=== Section Start ===

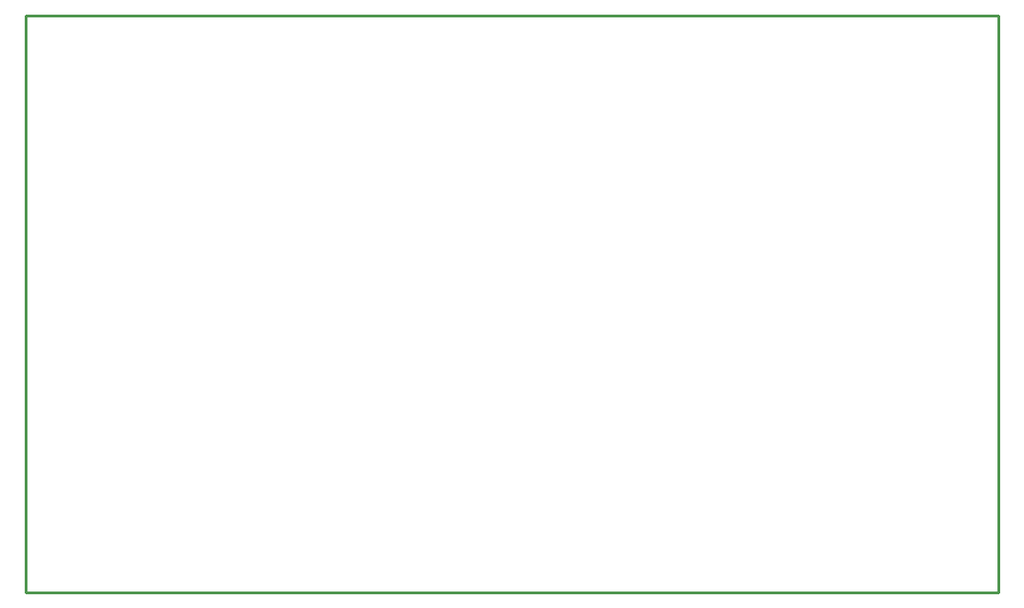
<source format=gko>
G04 Layer: BoardOutlineLayer*
G04 EasyEDA v6.5.3, 2022-04-04 14:49:07*
G04 cbda9177925744229a5c16aaf3607e86,be635ba5e1a24524a6f9dddda72dafc0,10*
G04 Gerber Generator version 0.2*
G04 Scale: 100 percent, Rotated: No, Reflected: No *
G04 Dimensions in millimeters *
G04 leading zeros omitted , absolute positions ,4 integer and 5 decimal *
%FSLAX45Y45*%
%MOMM*%

%ADD10C,0.2540*%
D10*
X-91287600Y66040000D02*
G01*
X-91287600Y60706000D01*
X-82931000Y60706000D01*
X-82296000Y60706000D01*
X-82296000Y60960000D01*
X-82296000Y61468000D01*
X-82296000Y61976000D01*
X-82296000Y62738000D01*
X-82296000Y64008000D01*
X-82296000Y64770000D01*
X-82296000Y64770000D01*
X-82296000Y65024000D01*
X-82296000Y65278000D01*
X-82296000Y66040000D01*
X-83058000Y66040000D01*
X-91287600Y66040000D01*

%LPD*%
M02*

</source>
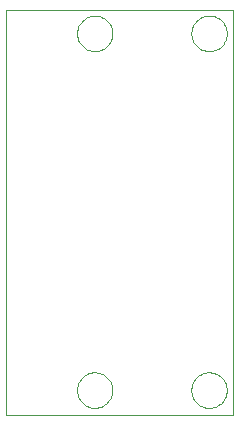
<source format=gtp>
G75*
%MOIN*%
%OFA0B0*%
%FSLAX24Y24*%
%IPPOS*%
%LPD*%
%AMOC8*
5,1,8,0,0,1.08239X$1,22.5*
%
%ADD10C,0.0000*%
D10*
X000147Y000177D02*
X000147Y013680D01*
X007730Y013680D01*
X007730Y000177D01*
X000147Y000177D01*
X002523Y001002D02*
X002525Y001050D01*
X002531Y001098D01*
X002541Y001145D01*
X002554Y001191D01*
X002572Y001236D01*
X002592Y001280D01*
X002617Y001322D01*
X002645Y001361D01*
X002675Y001398D01*
X002709Y001432D01*
X002746Y001464D01*
X002784Y001493D01*
X002825Y001518D01*
X002868Y001540D01*
X002913Y001558D01*
X002959Y001572D01*
X003006Y001583D01*
X003054Y001590D01*
X003102Y001593D01*
X003150Y001592D01*
X003198Y001587D01*
X003246Y001578D01*
X003292Y001566D01*
X003337Y001549D01*
X003381Y001529D01*
X003423Y001506D01*
X003463Y001479D01*
X003501Y001449D01*
X003536Y001416D01*
X003568Y001380D01*
X003598Y001342D01*
X003624Y001301D01*
X003646Y001258D01*
X003666Y001214D01*
X003681Y001169D01*
X003693Y001122D01*
X003701Y001074D01*
X003705Y001026D01*
X003705Y000978D01*
X003701Y000930D01*
X003693Y000882D01*
X003681Y000835D01*
X003666Y000790D01*
X003646Y000746D01*
X003624Y000703D01*
X003598Y000662D01*
X003568Y000624D01*
X003536Y000588D01*
X003501Y000555D01*
X003463Y000525D01*
X003423Y000498D01*
X003381Y000475D01*
X003337Y000455D01*
X003292Y000438D01*
X003246Y000426D01*
X003198Y000417D01*
X003150Y000412D01*
X003102Y000411D01*
X003054Y000414D01*
X003006Y000421D01*
X002959Y000432D01*
X002913Y000446D01*
X002868Y000464D01*
X002825Y000486D01*
X002784Y000511D01*
X002746Y000540D01*
X002709Y000572D01*
X002675Y000606D01*
X002645Y000643D01*
X002617Y000682D01*
X002592Y000724D01*
X002572Y000768D01*
X002554Y000813D01*
X002541Y000859D01*
X002531Y000906D01*
X002525Y000954D01*
X002523Y001002D01*
X006335Y001002D02*
X006337Y001050D01*
X006343Y001098D01*
X006353Y001145D01*
X006366Y001191D01*
X006384Y001236D01*
X006404Y001280D01*
X006429Y001322D01*
X006457Y001361D01*
X006487Y001398D01*
X006521Y001432D01*
X006558Y001464D01*
X006596Y001493D01*
X006637Y001518D01*
X006680Y001540D01*
X006725Y001558D01*
X006771Y001572D01*
X006818Y001583D01*
X006866Y001590D01*
X006914Y001593D01*
X006962Y001592D01*
X007010Y001587D01*
X007058Y001578D01*
X007104Y001566D01*
X007149Y001549D01*
X007193Y001529D01*
X007235Y001506D01*
X007275Y001479D01*
X007313Y001449D01*
X007348Y001416D01*
X007380Y001380D01*
X007410Y001342D01*
X007436Y001301D01*
X007458Y001258D01*
X007478Y001214D01*
X007493Y001169D01*
X007505Y001122D01*
X007513Y001074D01*
X007517Y001026D01*
X007517Y000978D01*
X007513Y000930D01*
X007505Y000882D01*
X007493Y000835D01*
X007478Y000790D01*
X007458Y000746D01*
X007436Y000703D01*
X007410Y000662D01*
X007380Y000624D01*
X007348Y000588D01*
X007313Y000555D01*
X007275Y000525D01*
X007235Y000498D01*
X007193Y000475D01*
X007149Y000455D01*
X007104Y000438D01*
X007058Y000426D01*
X007010Y000417D01*
X006962Y000412D01*
X006914Y000411D01*
X006866Y000414D01*
X006818Y000421D01*
X006771Y000432D01*
X006725Y000446D01*
X006680Y000464D01*
X006637Y000486D01*
X006596Y000511D01*
X006558Y000540D01*
X006521Y000572D01*
X006487Y000606D01*
X006457Y000643D01*
X006429Y000682D01*
X006404Y000724D01*
X006384Y000768D01*
X006366Y000813D01*
X006353Y000859D01*
X006343Y000906D01*
X006337Y000954D01*
X006335Y001002D01*
X006335Y012893D02*
X006337Y012941D01*
X006343Y012989D01*
X006353Y013036D01*
X006366Y013082D01*
X006384Y013127D01*
X006404Y013171D01*
X006429Y013213D01*
X006457Y013252D01*
X006487Y013289D01*
X006521Y013323D01*
X006558Y013355D01*
X006596Y013384D01*
X006637Y013409D01*
X006680Y013431D01*
X006725Y013449D01*
X006771Y013463D01*
X006818Y013474D01*
X006866Y013481D01*
X006914Y013484D01*
X006962Y013483D01*
X007010Y013478D01*
X007058Y013469D01*
X007104Y013457D01*
X007149Y013440D01*
X007193Y013420D01*
X007235Y013397D01*
X007275Y013370D01*
X007313Y013340D01*
X007348Y013307D01*
X007380Y013271D01*
X007410Y013233D01*
X007436Y013192D01*
X007458Y013149D01*
X007478Y013105D01*
X007493Y013060D01*
X007505Y013013D01*
X007513Y012965D01*
X007517Y012917D01*
X007517Y012869D01*
X007513Y012821D01*
X007505Y012773D01*
X007493Y012726D01*
X007478Y012681D01*
X007458Y012637D01*
X007436Y012594D01*
X007410Y012553D01*
X007380Y012515D01*
X007348Y012479D01*
X007313Y012446D01*
X007275Y012416D01*
X007235Y012389D01*
X007193Y012366D01*
X007149Y012346D01*
X007104Y012329D01*
X007058Y012317D01*
X007010Y012308D01*
X006962Y012303D01*
X006914Y012302D01*
X006866Y012305D01*
X006818Y012312D01*
X006771Y012323D01*
X006725Y012337D01*
X006680Y012355D01*
X006637Y012377D01*
X006596Y012402D01*
X006558Y012431D01*
X006521Y012463D01*
X006487Y012497D01*
X006457Y012534D01*
X006429Y012573D01*
X006404Y012615D01*
X006384Y012659D01*
X006366Y012704D01*
X006353Y012750D01*
X006343Y012797D01*
X006337Y012845D01*
X006335Y012893D01*
X002523Y012893D02*
X002525Y012941D01*
X002531Y012989D01*
X002541Y013036D01*
X002554Y013082D01*
X002572Y013127D01*
X002592Y013171D01*
X002617Y013213D01*
X002645Y013252D01*
X002675Y013289D01*
X002709Y013323D01*
X002746Y013355D01*
X002784Y013384D01*
X002825Y013409D01*
X002868Y013431D01*
X002913Y013449D01*
X002959Y013463D01*
X003006Y013474D01*
X003054Y013481D01*
X003102Y013484D01*
X003150Y013483D01*
X003198Y013478D01*
X003246Y013469D01*
X003292Y013457D01*
X003337Y013440D01*
X003381Y013420D01*
X003423Y013397D01*
X003463Y013370D01*
X003501Y013340D01*
X003536Y013307D01*
X003568Y013271D01*
X003598Y013233D01*
X003624Y013192D01*
X003646Y013149D01*
X003666Y013105D01*
X003681Y013060D01*
X003693Y013013D01*
X003701Y012965D01*
X003705Y012917D01*
X003705Y012869D01*
X003701Y012821D01*
X003693Y012773D01*
X003681Y012726D01*
X003666Y012681D01*
X003646Y012637D01*
X003624Y012594D01*
X003598Y012553D01*
X003568Y012515D01*
X003536Y012479D01*
X003501Y012446D01*
X003463Y012416D01*
X003423Y012389D01*
X003381Y012366D01*
X003337Y012346D01*
X003292Y012329D01*
X003246Y012317D01*
X003198Y012308D01*
X003150Y012303D01*
X003102Y012302D01*
X003054Y012305D01*
X003006Y012312D01*
X002959Y012323D01*
X002913Y012337D01*
X002868Y012355D01*
X002825Y012377D01*
X002784Y012402D01*
X002746Y012431D01*
X002709Y012463D01*
X002675Y012497D01*
X002645Y012534D01*
X002617Y012573D01*
X002592Y012615D01*
X002572Y012659D01*
X002554Y012704D01*
X002541Y012750D01*
X002531Y012797D01*
X002525Y012845D01*
X002523Y012893D01*
M02*

</source>
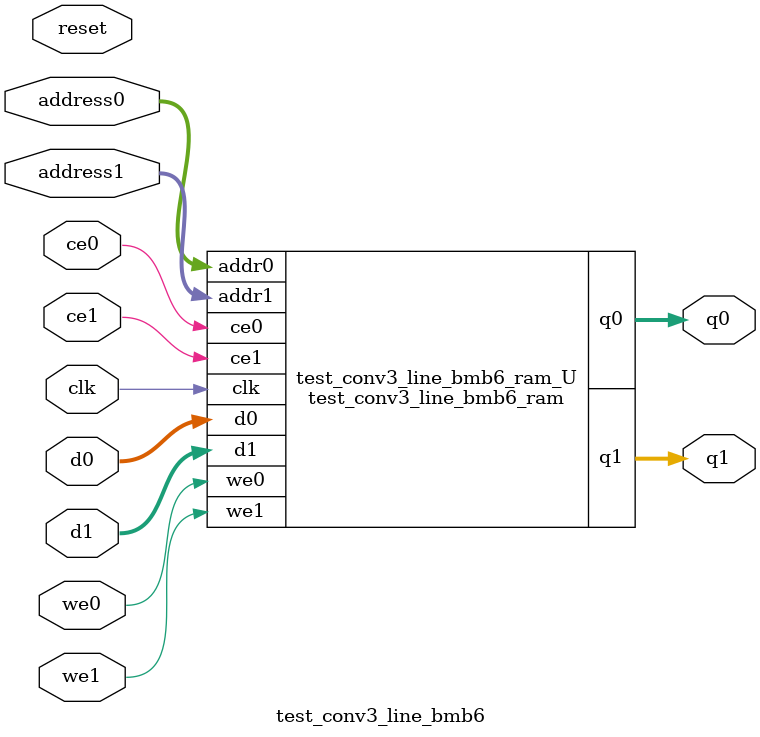
<source format=v>
`timescale 1 ns / 1 ps
module test_conv3_line_bmb6_ram (addr0, ce0, d0, we0, q0, addr1, ce1, d1, we1, q1,  clk);

parameter DWIDTH = 4;
parameter AWIDTH = 13;
parameter MEM_SIZE = 7872;

input[AWIDTH-1:0] addr0;
input ce0;
input[DWIDTH-1:0] d0;
input we0;
output reg[DWIDTH-1:0] q0;
input[AWIDTH-1:0] addr1;
input ce1;
input[DWIDTH-1:0] d1;
input we1;
output reg[DWIDTH-1:0] q1;
input clk;

(* ram_style = "block" *)reg [DWIDTH-1:0] ram[0:MEM_SIZE-1];




always @(posedge clk)  
begin 
    if (ce0) begin
        if (we0) 
            ram[addr0] <= d0; 
        q0 <= ram[addr0];
    end
end


always @(posedge clk)  
begin 
    if (ce1) begin
        if (we1) 
            ram[addr1] <= d1; 
        q1 <= ram[addr1];
    end
end


endmodule

`timescale 1 ns / 1 ps
module test_conv3_line_bmb6(
    reset,
    clk,
    address0,
    ce0,
    we0,
    d0,
    q0,
    address1,
    ce1,
    we1,
    d1,
    q1);

parameter DataWidth = 32'd4;
parameter AddressRange = 32'd7872;
parameter AddressWidth = 32'd13;
input reset;
input clk;
input[AddressWidth - 1:0] address0;
input ce0;
input we0;
input[DataWidth - 1:0] d0;
output[DataWidth - 1:0] q0;
input[AddressWidth - 1:0] address1;
input ce1;
input we1;
input[DataWidth - 1:0] d1;
output[DataWidth - 1:0] q1;



test_conv3_line_bmb6_ram test_conv3_line_bmb6_ram_U(
    .clk( clk ),
    .addr0( address0 ),
    .ce0( ce0 ),
    .we0( we0 ),
    .d0( d0 ),
    .q0( q0 ),
    .addr1( address1 ),
    .ce1( ce1 ),
    .we1( we1 ),
    .d1( d1 ),
    .q1( q1 ));

endmodule


</source>
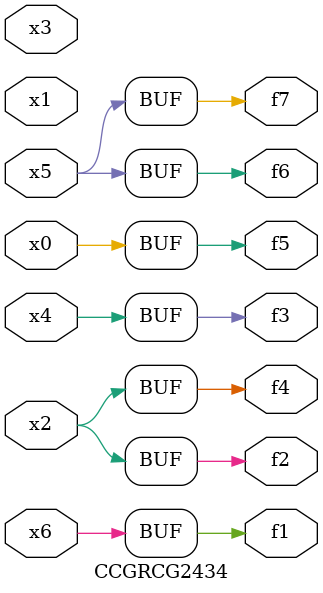
<source format=v>
module CCGRCG2434(
	input x0, x1, x2, x3, x4, x5, x6,
	output f1, f2, f3, f4, f5, f6, f7
);
	assign f1 = x6;
	assign f2 = x2;
	assign f3 = x4;
	assign f4 = x2;
	assign f5 = x0;
	assign f6 = x5;
	assign f7 = x5;
endmodule

</source>
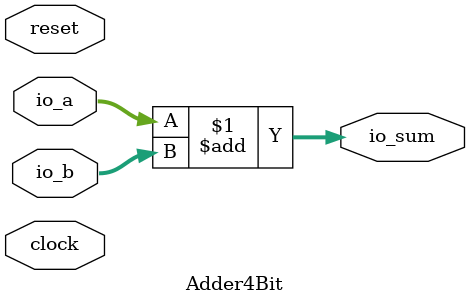
<source format=v>
module Adder4Bit(
  input        clock,
               reset,
  input  [3:0] io_a,
               io_b,
  output [3:0] io_sum
);

  assign io_sum = io_a + io_b;
endmodule


</source>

=== Section End ===

(ASSIGNED TASK) Having located the line with "assign f6 = x5;", transcribe exactly and only the lines from it to the final line of the material, skipping the pictures.

(EXERCISE RESULT)
	assign f6 = x5;
	assign f7 = x5;
endmodule

</source>
<source format=v>
module Adder4Bit(
  input        clock,
               reset,
  input  [3:0] io_a,
               io_b,
  output [3:0] io_sum
);

  assign io_sum = io_a + io_b;
endmodule


</source>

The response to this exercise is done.